There was evidence from the expert witnesses that these items were considered by them as special benefits but such testimony does not prove the benefit. State ex rel. State Highway Commission v. Vorhof-Duenke Co., Mo., 366 S.W.2d 329, 340 [13]. In that case the court went on to say, l.c. 340 [15], “It is for the trial court in the first instance to say whether particular testimony tends to prove the existence of a special benefit. It is for the jury to say under all of the relevant testimony whether the abutting land was in fact specially benefited in the respect contended and, if so, to determine the amount thereof. The courts and counsel have the responsibility of furnishing the jury effective guidance on the law of the case.” Here the instruction complained of contains items submitted for the jury’s consideration,, all of which were prejudicial to the defendant in the respects noted. The plaintiff contends that by the asking and receiving of other instructions by the defendant on the issue of special benefits that the errors committed by the giving of Instruction 5 are cured. We have examined the whole charge to the jury and are unable to agree. The items contained in Instruction 5 are not special benefits as a matter of law under the evidence in this case and no amount of additional or clarifying instruction can remove the prejudice created by their submission for the jury’s consideration.

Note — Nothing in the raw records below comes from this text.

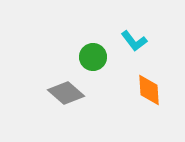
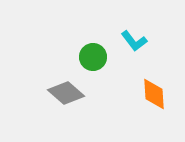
orange diamond: moved 5 px right, 4 px down
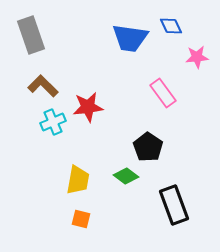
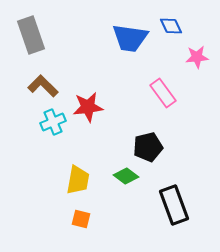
black pentagon: rotated 24 degrees clockwise
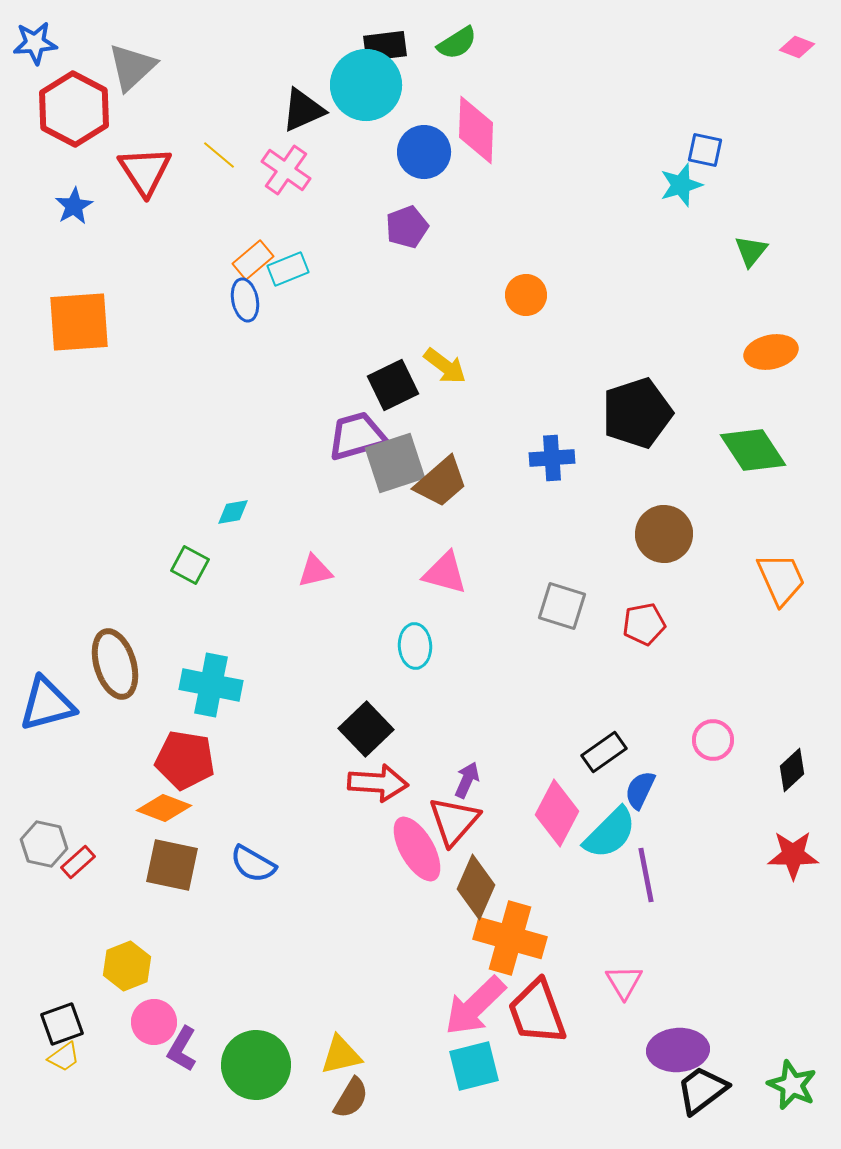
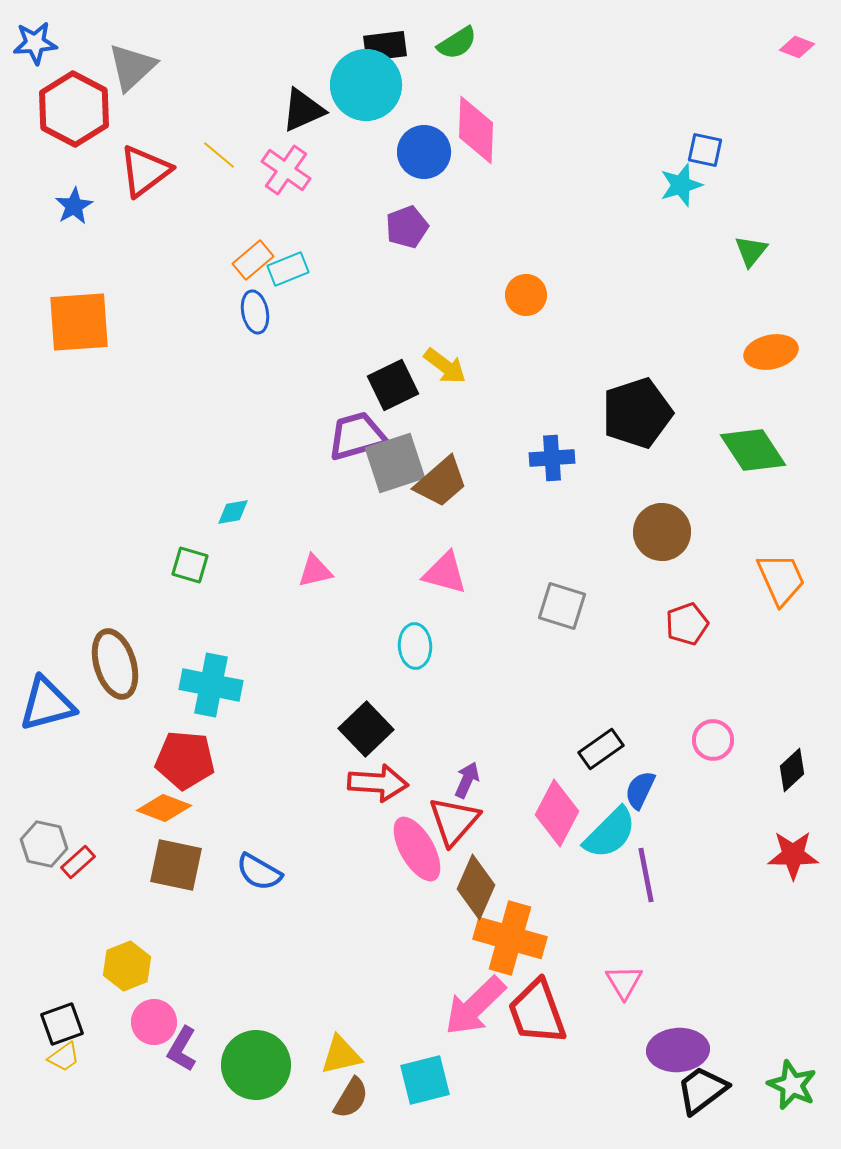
red triangle at (145, 171): rotated 26 degrees clockwise
blue ellipse at (245, 300): moved 10 px right, 12 px down
brown circle at (664, 534): moved 2 px left, 2 px up
green square at (190, 565): rotated 12 degrees counterclockwise
red pentagon at (644, 624): moved 43 px right; rotated 9 degrees counterclockwise
black rectangle at (604, 752): moved 3 px left, 3 px up
red pentagon at (185, 760): rotated 4 degrees counterclockwise
blue semicircle at (253, 864): moved 6 px right, 8 px down
brown square at (172, 865): moved 4 px right
cyan square at (474, 1066): moved 49 px left, 14 px down
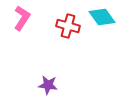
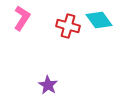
cyan diamond: moved 3 px left, 3 px down
purple star: rotated 24 degrees clockwise
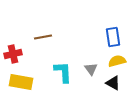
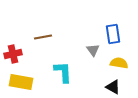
blue rectangle: moved 3 px up
yellow semicircle: moved 2 px right, 2 px down; rotated 24 degrees clockwise
gray triangle: moved 2 px right, 19 px up
black triangle: moved 4 px down
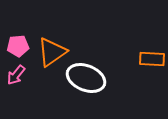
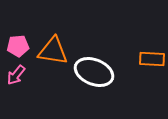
orange triangle: moved 1 px right, 1 px up; rotated 44 degrees clockwise
white ellipse: moved 8 px right, 6 px up
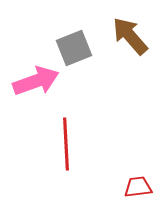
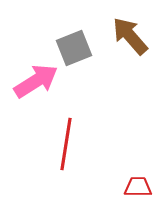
pink arrow: rotated 12 degrees counterclockwise
red line: rotated 12 degrees clockwise
red trapezoid: rotated 8 degrees clockwise
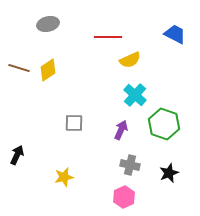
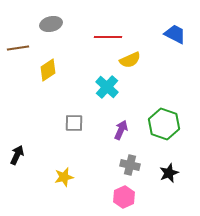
gray ellipse: moved 3 px right
brown line: moved 1 px left, 20 px up; rotated 25 degrees counterclockwise
cyan cross: moved 28 px left, 8 px up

For the giving of Instruction 5 containing the errors noted, the cause must be reversed for a new trial.
Since the case must be retried, we feel it unnecessary to discuss the other grounds for new trial mentioned in appellant’s brief.
The judgment is reversed and the cause is remanded.
HOUSER, C, concurs. WELBORN, C., dissents.*639PER CURIAM.
The foregoing opinion by HIGGINS, C, is adopted as the opinion of the court.
HENLEY, J., concurs.
HYDE, P. J., concurs in result in separate opinion filed.
HOLMAN and DALTON, JJ., concur in result and concur in separate opinion of HYDE, P. J.